Jean-Efflam Bavouzet dans Prokofiev : Fantastique !

par

0126_JOKERSergey Prokofiev (1891-1953)
Intégrale des
Concerti pour piano
Jean-Efflam Bavouzet, piano – BBC Philharmonic, Gianandrea Noseda, direction
2014-DDD-2 CD-CD1 : 74’45’’-CD2 : 46’52’’-Textes de présentation en anglais, allemand et français-Chandos-Chan 10802(2)
Les cinq Concerti de Prokofiev sont considérés aujourd’hui comme une somme redoutable du répertoire pianistique. En dehors du quatrième pour la main gauche, Prokofiev les créa lui même depuis le piano. L’imagination et la création de ces cinq chefs-d’œuvres s'opèrent entre 1907 et 1932. Tant influencé par l’Empereur de Beethoven ou les Concerti de Grieg, n°2 de Saint-Saëns et d’autres, c’est sans nul doute celui de Rimski-Korsakov, moins populaire, qui obtint toute son admiration. Compositeur pluridisciplinaire, n’oublions pas son talent remarquable pour le clavier, considéré comme l’un des plus grands pianistes de son époque. Style classique pour le Concerto n°1 dont le style romantique prévaut encore (1911-1912). En quatre mouvements, quelques idées nouvelles y fleurissent déjà avant le Concerto n°2 écrit deux ans plus tard et considéré comme le plus difficile. Prokofiev en avait peur lui-même notamment pour la création qui devait avoir lieu à Pavlovsk. Œuvre affectée par le suicide d’un grand ami du compositeur, Max Schmidthof, elle se compose de quatre mouvements sombres, sarcastiques et ironiques. Notons les longues cadences typiques de Tchaïkovski ou encore Rachmaninov dans son Troisième concerto. L’orchestration y est souvent légère et parfois d’une grandeur bouleversante. Ce côté acide se retrouve aussi dans le Concerto n°3 déjà ébauché en 1916 et terminé en 1921 en France. Trois mouvements avec des mélodies russes, un cycle de cinq variations diaboliques dans le style de la gavotte et une ambiance toujours aussi sarcastique. Moins populaire, le Concerto n°4 (1930) est composé à la demande Paul Wittgenstein qui ne l’appréciera pas. Seul concerto que Prokofiev n’entendra pas, les premier et dernier mouvements (Prélude – Postlude) enveloppent les deux mouvements centraux à la fois romantiques et malicieux. D’ailleurs la forme du troisième mouvement est curieusement pensée, comme une forme sonate évitée. En 1932, Prokofiev écrit son dernier concerto qu’il crée sous la baguette de Furtwängler à Berlin. Initialement nommée « Musique pour piano et orchestre », notamment pour la place plus importante laissée à l’orchestre, quatre mouvements se dessinent, allant de la danse à un lyrisme poignant avec un florilège d’idées souvent rompues.

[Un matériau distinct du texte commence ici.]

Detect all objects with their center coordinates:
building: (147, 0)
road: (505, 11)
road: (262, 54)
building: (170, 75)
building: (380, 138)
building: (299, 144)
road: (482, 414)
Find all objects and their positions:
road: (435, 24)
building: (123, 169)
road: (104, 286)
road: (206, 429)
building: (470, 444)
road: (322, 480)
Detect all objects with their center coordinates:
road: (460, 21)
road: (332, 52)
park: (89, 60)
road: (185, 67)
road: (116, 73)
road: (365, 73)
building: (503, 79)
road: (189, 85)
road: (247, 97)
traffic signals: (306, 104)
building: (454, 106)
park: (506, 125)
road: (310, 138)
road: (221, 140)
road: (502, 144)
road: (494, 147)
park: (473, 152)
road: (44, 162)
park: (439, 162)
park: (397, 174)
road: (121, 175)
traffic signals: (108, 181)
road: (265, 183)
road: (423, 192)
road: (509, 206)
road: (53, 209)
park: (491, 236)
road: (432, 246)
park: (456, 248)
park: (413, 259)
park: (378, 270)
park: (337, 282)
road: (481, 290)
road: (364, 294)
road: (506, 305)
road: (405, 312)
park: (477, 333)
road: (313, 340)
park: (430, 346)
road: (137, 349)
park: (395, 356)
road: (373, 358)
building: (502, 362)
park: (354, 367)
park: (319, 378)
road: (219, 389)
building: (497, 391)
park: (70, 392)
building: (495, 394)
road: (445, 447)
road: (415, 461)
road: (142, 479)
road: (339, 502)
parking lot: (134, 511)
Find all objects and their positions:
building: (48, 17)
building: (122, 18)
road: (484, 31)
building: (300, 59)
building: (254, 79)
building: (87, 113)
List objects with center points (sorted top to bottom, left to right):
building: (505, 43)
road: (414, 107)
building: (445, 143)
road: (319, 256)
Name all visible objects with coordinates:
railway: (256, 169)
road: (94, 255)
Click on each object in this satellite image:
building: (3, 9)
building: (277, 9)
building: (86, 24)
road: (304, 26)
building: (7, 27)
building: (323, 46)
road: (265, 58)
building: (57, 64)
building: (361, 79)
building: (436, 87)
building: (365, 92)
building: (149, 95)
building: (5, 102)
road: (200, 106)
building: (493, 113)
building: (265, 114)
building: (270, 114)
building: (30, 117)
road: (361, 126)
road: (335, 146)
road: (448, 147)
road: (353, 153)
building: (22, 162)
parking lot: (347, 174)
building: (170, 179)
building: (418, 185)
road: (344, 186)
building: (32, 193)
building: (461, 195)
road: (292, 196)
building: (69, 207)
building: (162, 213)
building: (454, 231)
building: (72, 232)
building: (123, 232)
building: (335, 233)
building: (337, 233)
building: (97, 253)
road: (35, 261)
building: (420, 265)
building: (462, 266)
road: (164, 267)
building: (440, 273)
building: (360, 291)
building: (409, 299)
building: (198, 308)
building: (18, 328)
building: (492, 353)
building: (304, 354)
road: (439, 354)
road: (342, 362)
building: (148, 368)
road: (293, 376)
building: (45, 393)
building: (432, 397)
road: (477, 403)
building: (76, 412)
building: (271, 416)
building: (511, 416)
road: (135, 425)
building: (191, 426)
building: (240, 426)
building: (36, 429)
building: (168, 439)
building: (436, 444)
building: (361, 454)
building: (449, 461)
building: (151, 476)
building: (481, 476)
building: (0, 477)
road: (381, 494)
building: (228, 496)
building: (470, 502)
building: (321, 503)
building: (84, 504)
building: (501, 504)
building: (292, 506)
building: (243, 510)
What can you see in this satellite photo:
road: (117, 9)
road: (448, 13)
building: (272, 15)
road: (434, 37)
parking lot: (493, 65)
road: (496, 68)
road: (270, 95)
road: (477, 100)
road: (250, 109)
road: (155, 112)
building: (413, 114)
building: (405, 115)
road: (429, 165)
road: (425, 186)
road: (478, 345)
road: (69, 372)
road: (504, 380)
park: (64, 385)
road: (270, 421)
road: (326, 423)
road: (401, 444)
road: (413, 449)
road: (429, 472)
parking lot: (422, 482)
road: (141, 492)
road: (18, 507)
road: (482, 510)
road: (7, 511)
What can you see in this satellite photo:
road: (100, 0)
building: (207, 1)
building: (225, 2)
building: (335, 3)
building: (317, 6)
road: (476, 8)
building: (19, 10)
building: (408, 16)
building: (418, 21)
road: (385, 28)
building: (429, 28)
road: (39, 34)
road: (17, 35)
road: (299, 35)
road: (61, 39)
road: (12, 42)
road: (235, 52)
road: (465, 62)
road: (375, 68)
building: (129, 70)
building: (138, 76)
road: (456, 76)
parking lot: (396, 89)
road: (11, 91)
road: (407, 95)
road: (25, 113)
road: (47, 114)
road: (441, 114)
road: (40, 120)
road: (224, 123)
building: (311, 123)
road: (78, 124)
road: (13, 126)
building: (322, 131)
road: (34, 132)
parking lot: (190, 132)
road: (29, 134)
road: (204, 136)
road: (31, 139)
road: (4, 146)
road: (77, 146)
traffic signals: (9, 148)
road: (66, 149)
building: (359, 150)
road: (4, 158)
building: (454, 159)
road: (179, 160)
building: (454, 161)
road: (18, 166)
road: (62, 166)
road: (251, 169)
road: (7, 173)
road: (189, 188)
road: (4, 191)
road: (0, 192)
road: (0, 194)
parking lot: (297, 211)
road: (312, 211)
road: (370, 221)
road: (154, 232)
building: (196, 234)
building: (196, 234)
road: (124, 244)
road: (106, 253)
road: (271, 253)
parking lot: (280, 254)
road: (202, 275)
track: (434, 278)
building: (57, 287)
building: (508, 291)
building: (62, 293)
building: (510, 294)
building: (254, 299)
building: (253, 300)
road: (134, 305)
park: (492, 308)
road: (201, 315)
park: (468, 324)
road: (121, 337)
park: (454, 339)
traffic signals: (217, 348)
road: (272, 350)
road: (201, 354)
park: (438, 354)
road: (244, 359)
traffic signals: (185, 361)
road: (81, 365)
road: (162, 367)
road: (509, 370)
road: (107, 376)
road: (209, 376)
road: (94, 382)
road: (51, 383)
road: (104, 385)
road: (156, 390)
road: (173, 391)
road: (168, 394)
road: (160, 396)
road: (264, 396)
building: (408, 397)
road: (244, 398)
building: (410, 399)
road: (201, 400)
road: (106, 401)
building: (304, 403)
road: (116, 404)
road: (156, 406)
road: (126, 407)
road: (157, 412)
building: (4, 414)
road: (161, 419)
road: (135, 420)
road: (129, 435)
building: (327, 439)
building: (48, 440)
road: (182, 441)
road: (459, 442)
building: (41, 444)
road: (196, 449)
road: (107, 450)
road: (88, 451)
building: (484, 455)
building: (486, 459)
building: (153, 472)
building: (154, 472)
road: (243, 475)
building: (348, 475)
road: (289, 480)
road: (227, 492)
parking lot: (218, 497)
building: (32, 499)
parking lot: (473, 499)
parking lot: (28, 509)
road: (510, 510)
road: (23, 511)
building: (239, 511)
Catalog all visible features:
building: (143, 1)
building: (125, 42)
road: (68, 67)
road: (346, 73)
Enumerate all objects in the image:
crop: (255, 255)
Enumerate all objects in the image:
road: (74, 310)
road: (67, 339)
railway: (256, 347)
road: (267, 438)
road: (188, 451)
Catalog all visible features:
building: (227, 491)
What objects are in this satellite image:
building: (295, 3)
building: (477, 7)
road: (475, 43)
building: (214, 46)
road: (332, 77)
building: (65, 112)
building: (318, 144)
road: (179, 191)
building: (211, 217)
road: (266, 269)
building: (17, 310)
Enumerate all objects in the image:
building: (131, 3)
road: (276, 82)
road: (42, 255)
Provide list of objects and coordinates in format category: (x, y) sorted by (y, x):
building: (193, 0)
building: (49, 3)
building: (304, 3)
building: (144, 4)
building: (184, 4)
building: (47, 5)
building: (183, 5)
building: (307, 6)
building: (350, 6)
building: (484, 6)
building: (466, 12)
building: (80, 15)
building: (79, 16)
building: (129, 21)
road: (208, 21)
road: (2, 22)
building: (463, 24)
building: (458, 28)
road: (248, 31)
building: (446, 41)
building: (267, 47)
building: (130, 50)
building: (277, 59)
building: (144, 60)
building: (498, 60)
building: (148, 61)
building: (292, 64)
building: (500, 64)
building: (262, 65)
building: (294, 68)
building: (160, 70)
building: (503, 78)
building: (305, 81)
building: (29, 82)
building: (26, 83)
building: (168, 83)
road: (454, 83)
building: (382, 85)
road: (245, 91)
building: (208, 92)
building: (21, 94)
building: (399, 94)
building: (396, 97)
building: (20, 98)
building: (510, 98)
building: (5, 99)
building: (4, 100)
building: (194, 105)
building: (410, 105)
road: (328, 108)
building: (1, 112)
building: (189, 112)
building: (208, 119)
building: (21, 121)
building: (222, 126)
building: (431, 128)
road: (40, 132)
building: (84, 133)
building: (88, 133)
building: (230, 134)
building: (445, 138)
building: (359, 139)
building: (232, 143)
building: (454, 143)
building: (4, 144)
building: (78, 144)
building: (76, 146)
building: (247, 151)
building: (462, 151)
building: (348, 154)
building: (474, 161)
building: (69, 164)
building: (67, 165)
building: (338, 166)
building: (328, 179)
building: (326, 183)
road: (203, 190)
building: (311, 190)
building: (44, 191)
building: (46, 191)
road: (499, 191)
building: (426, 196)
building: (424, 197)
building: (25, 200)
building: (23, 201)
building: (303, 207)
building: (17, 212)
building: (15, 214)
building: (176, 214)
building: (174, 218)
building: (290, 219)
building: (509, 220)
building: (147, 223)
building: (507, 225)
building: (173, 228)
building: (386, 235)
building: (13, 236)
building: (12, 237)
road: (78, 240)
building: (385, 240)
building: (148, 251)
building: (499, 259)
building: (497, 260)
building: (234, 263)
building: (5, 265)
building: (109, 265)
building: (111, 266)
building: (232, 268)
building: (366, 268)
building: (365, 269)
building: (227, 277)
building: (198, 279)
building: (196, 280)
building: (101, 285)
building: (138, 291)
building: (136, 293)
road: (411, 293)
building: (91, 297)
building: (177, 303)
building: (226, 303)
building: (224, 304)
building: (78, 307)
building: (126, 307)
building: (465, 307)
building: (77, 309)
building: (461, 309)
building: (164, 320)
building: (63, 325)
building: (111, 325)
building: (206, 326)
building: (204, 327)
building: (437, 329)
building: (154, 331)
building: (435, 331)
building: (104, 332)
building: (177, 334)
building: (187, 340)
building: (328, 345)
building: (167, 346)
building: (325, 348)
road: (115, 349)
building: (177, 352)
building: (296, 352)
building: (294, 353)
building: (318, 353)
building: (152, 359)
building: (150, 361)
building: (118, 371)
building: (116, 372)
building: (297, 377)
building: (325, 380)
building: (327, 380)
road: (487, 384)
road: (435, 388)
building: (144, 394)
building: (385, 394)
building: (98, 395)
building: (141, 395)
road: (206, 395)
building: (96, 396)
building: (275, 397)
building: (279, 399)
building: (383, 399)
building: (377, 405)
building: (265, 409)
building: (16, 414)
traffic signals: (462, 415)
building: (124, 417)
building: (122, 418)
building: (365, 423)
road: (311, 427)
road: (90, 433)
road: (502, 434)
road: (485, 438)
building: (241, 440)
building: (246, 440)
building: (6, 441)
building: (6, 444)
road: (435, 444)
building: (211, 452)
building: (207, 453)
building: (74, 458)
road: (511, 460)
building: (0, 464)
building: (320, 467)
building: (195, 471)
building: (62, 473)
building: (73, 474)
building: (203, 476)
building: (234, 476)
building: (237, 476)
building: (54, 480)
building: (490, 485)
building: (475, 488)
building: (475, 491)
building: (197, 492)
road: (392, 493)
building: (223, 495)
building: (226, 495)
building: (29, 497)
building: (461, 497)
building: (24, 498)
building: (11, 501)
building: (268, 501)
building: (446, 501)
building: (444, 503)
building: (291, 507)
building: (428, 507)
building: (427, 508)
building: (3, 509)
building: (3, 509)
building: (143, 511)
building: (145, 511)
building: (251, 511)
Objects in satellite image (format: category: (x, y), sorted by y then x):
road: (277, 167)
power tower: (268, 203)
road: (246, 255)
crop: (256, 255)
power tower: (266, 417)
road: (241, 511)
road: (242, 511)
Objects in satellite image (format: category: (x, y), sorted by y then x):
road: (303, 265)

Enregistrer l’intégrale des Concerti de Prokofiev est une épreuve redoutable mais passionnante, nécessitant une force musculaire redoutable et une compréhension du langage immédiate. Jean-Efflam Bavouzet en offre une lecture fabuleuse : excellente maîtrise des registres, technique redoutable et une compréhension évidente de la forme. Le pianiste offre de beaux contrastes et une énergie naturelle. Que ce soit dans les passages dynamiques ou plus expressifs, chacun y trouve son compte : finesse des nuances et attaques, expressivité naturelle, ambiance sarcastique, sensation de mal-être... Gianandrea Noseda, un habitué du style, l’accompagne avec attention et dirige le BBC Philharmonic d’une main de fer. Quelques effets (comme le premier mouvement du Second concerto) sont bouleversants et captivants. Archets précis, finesse dans la structure des phrases et dynamiques fascinantes. Bref, une intégrale qui peut se placer au panthéon des meilleures versions enregistrées.